Los españoles más sensibles no fueron inmunes a este dolor. No sólo el padre Bartolomé de las Casas, notorio defensor de los indios, sino también algunos conquistadores que alternaban las armas y las letras. La Araucana, de Alonso de Ercilla Zúñiga, un largo canto épico centrado en la conquista de Chile, está lleno de admiración por los indios. Pero ese sentimiento llevaba implícita una contradicción que no tardó en manifestarse: los criollos, descendientes de los españoles, o los mestizos europeizados, muy pronto y de manera creciente, sin advertirlo, comenzaron a hacer suya la visión de los indios: “los españoles, sin ningún derecho, vinieron y nos quitaron lo que nos pertenecía”. A veces el que tal cosa afirmaba era un hombre blanco, descendiente directo de los conquistadores, o un mestizo que había olvidado la lengua y las tradiciones de sus abuelos, mientras de indio sólo conservaba el fenotipo, pero el resultado era el mismo: la cultura y el Estado violentamente impuestos por los españoles sufrían de una carga de ilegitimidad inicial, luego transmitida a las generaciones posteriores hasta generar razonamientos rayanos en lo absurdo. Uno de los más pintorescos tal vez haya sido el del venezolano Francisco de Miranda, el “Precursor” de la independencia de su país, blanco, liberal y afrancesado, hombre radicalmente instalado en el más selecto espíritu de la Ilustración, quien llegara a plantear la resurrección de una suerte de Incanato para sustituir al decadente imperio español en la América hispana.

El fuego invisible

¿Por qué la adopción del punto de vista del vencido se dio en la América hispana y no en la anglosajona? ¿Por qué los colonos angloholandeses y sus descendientes en Norteamérica jamás tuvieron duda de su filiación europea, mientras los españoles y criollos desde el comienzo mismo de la Conquista comenzaron a cuestionar su propia identidad? Hay varias causas. La primera es cultural: los españoles se adueñaron de un enorme territorio, pero también de unas civilizaciones en algunos aspectos comparables a las europeas.

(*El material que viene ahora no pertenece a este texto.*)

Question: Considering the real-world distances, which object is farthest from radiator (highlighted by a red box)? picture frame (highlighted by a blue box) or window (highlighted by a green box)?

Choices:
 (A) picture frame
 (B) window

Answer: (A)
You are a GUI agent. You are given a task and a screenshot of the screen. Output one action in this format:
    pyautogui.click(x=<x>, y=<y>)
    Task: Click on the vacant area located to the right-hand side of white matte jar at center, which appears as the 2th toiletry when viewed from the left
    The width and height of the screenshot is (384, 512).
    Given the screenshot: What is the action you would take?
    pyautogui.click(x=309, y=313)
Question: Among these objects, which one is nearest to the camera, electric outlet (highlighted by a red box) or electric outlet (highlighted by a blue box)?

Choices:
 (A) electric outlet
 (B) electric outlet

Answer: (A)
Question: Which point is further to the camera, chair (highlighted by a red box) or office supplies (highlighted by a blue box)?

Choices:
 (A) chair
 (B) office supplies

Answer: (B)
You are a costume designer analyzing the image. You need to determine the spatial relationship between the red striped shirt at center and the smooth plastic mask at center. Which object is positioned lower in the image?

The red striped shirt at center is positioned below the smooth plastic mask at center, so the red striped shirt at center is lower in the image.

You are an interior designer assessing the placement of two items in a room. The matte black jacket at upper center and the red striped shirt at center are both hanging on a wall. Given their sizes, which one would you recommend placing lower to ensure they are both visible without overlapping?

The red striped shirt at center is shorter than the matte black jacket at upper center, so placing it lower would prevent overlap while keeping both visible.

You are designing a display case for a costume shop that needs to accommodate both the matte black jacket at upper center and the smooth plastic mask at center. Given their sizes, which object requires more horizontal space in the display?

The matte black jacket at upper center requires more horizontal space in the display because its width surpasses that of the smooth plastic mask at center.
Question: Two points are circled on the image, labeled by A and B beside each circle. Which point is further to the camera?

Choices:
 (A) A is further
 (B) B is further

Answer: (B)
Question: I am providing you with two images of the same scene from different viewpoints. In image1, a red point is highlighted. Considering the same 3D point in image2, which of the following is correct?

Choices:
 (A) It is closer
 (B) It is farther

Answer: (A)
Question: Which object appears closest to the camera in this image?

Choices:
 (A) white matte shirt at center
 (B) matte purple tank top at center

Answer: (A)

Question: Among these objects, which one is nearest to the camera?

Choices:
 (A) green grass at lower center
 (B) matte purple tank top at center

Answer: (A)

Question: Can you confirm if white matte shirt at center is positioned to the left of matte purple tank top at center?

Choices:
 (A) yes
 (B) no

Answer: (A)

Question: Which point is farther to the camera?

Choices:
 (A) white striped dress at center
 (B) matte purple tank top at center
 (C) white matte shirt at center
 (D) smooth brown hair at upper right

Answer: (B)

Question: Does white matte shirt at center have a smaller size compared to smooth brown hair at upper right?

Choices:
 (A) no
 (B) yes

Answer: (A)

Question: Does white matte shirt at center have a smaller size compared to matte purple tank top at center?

Un campesino extremeño que llegara a Cuzco o a Tenochtitlán tenía que sentir la más deslumbrada admiración. Los españoles, además, se insertaron

en esos medios urbanos para aprovechar la mano de obra nativa, e inmediatamente, por la fuerza o la intimidación, comenzaron a adaptar a los indígenas a sus usos y costumbres, pero era inevitable

que ellos mismos resultaran fuertemente impregnados por la civilización dominada. Y no era extraño: algo así les ocurrió a los árabes que conquistaron y controlaron media España durante siete siglos. Cuando los desalojaron de Granada, los dos pueblos, moros y cristianos, más que enemigos distintos parecían primos hermanos enfrentados en una batalla familiar.

Las horas más oscuras

Nada de esto existía, en cambio, en las tierras “compradas” por los colonos ingleses y holandeses a los “atrasados” indios del norte de América, agrupados en pequeñas tribus, carentes de ciudades, mayoritariamente desconocedores de la agricultura, y todavía inmersos en una simple cultura de cazadores y recolectores. Había también razones demográficas que explican el contraste: los españoles —apenas veinte o veinticinco mil en los primeros setenta años— se encontraron con una masa humana calculada en mil veces esa cantidad —veinte a veinticinco millones—, y de inmediato comenzó un furioso apareamiento que sembró la nueva tierra de mestizos. Pero ese promiscuo “cruce”, esas múltiples relaciones, produjeron unos vínculos afectivos entre europeos e indígenas que tienen que haber actuado en las dos direcciones: el amor carnal por la india —a veces lo hubo más allá de la mera cópula— y el sentimiento paterno filial por el hijo mestizo, producían un nexo distinto, una suerte de compasiva identificación con el mundo conquistado.